Exercise text |

=-=-=-=-=

Single evolution runs are noisy. A configuration that looks best in one run can appear significantly worse (or better) in another simply because of random seed variance. The cohort runner eliminates this ambiguity by executing the same evolution configuration over N independent random seeds and aggregating the results into a single summary with mean, standard deviation, and convergence statistics.


Quick start

source venv/bin/activate
python scripts/run_cohort_experiment.py \
  --preset stable_hyper_evo \
  --generations 8 \
  --population-size 10 \
  --steps-per-candidate 80 \
  --num-seeds 5 \
  --base-seed 0 \
  --output-dir experiments/cohort_smoke

This runs 5 seeds (0, 1, 2, 3, 4) and writes four artifact types to experiments/cohort_smoke/:

File Contents
cohort_manifest.json Resolved configuration snapshot (written before the run)
cohort_aggregate.json Per-seed detail + aggregate statistics
cohort_aggregate.csv One row per seed (notebook-ready)
seed_<N>/ Full per-seed evolution artifacts (same layout as run_evolution_experiment.py)

Command-line flags

All evolution flags from run_evolution_experiment.py are available plus two cohort-specific flags:

Flag Default Description
--num-seeds 3 Number of seeds to run
--base-seed 0 Seeds are [base_seed, …, base_seed+num_seeds-1]

Every other flag (generations, population-size, preset, adaptive-mutation, convergence, etc.) applies identically to each seed run.

=-=-=-=-=

Given information |

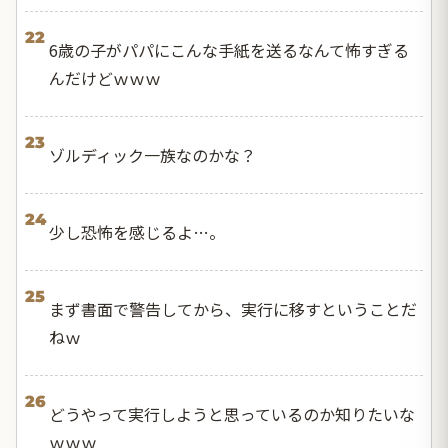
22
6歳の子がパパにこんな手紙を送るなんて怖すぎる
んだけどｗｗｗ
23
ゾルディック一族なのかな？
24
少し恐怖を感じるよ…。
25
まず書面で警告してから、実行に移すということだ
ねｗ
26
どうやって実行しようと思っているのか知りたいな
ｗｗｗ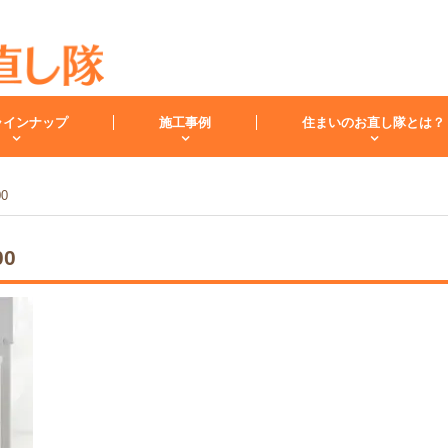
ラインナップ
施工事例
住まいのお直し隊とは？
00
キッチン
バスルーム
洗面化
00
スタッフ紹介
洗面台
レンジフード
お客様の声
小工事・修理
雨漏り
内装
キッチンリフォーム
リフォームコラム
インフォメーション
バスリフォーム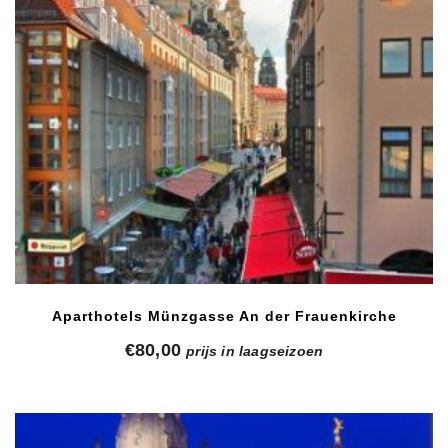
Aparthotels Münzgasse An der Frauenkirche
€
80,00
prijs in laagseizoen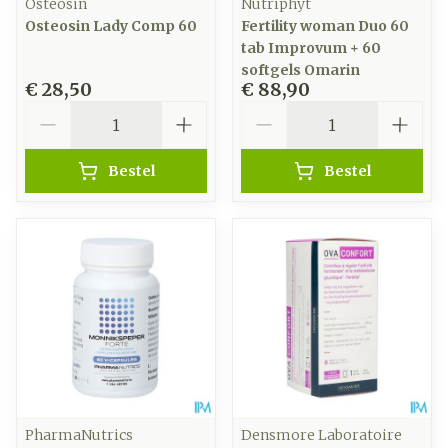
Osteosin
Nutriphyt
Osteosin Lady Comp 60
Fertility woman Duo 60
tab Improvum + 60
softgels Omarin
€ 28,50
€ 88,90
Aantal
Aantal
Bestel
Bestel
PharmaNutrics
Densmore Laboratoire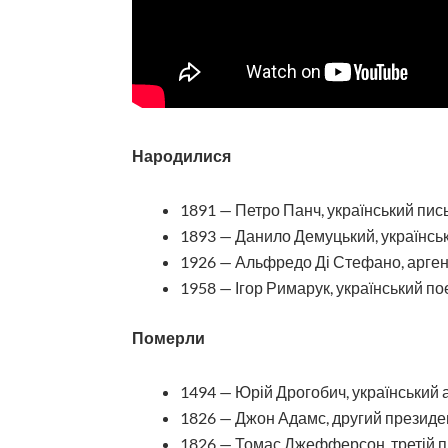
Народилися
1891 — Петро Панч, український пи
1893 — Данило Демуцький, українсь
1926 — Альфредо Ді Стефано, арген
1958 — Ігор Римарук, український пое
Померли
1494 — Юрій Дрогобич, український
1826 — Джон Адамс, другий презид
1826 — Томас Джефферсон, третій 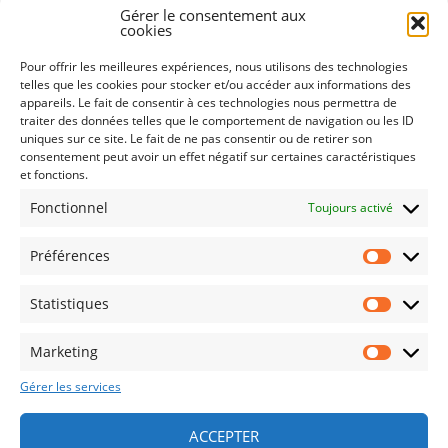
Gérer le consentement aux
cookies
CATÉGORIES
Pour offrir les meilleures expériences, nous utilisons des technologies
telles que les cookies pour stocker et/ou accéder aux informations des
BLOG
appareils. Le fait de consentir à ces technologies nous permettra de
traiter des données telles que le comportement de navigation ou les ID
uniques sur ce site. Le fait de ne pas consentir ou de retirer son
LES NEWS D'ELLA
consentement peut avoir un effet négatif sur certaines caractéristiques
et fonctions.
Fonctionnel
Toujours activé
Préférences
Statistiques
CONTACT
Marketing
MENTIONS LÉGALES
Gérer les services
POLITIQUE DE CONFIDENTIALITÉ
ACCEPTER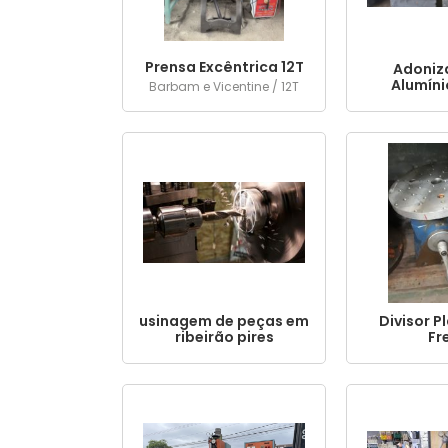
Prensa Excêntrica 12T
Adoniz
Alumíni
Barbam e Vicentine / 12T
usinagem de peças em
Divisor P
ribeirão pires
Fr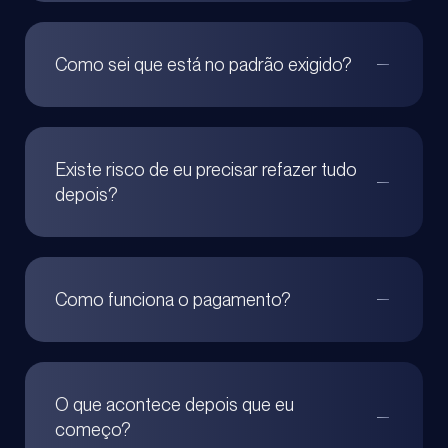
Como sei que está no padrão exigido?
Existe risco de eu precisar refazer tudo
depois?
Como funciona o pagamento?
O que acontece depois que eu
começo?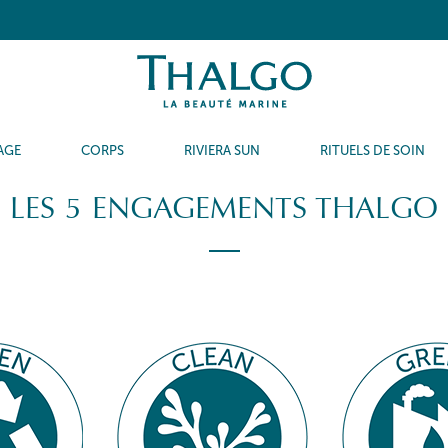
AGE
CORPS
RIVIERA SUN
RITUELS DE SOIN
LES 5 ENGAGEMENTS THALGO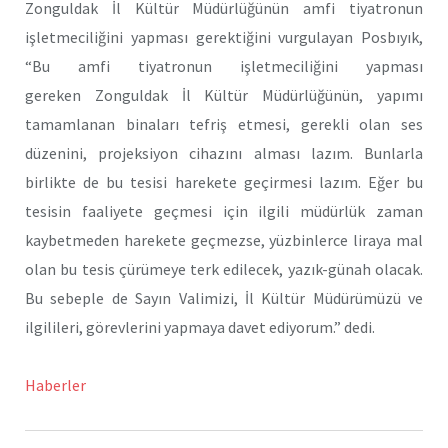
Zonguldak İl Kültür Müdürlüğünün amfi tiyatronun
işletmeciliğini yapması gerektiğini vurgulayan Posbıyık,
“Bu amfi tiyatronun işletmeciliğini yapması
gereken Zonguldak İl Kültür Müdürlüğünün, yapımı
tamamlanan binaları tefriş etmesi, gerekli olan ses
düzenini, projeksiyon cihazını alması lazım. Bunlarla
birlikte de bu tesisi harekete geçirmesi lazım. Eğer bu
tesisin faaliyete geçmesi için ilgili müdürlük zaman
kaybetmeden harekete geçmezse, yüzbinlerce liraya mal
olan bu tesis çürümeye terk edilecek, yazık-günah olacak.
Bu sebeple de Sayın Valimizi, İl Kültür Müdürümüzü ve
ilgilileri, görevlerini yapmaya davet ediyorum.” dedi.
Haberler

=-=-=-=-=

Aim of the task |
Continue the cohort runner documentation from the point where it stops.

Reply to the task |
Artifact schema

cohort_aggregate.json

{
  "config": { ... },
  "num_seeds": 5,
  "seeds": [0, 1, 2, 3, 4],

  "best_fitness_mean": 7.8,
  "best_fitness_std":  1.2,
  "best_fitness_min":  6.0,
  "best_fitness_max":  9.5,

  "convergence_rate": 0.4,
  "convergence_reason_counts": {
    "fitness_plateau": 2
  },
  "mean_generation_of_convergence": 5.5,
  "std_generation_of_convergence":  0.7,

  "lower_bound_occupancy_mean": 0.125,
  "lower_bound_occupancy_std":  0.05,

  "mean_elapsed_seconds": 12.3,
  "total_elapsed_seconds": 61.5,

  "seed_results": [
    {
      "seed": 0,
      "best_fitness": 8.0,
      "num_generations_completed": 8,
      "converged": true,
      "convergence_reason": "fitness_plateau",
      "generation_of_convergence": 6,
      "elapsed_seconds": 11.9,
      "lower_bound_occupancy": 0.125
    }
  ]
}

Field reference

Field Type Description
config object Serialised EvolutionExperimentConfig template (seed field is the template value before per-seed override)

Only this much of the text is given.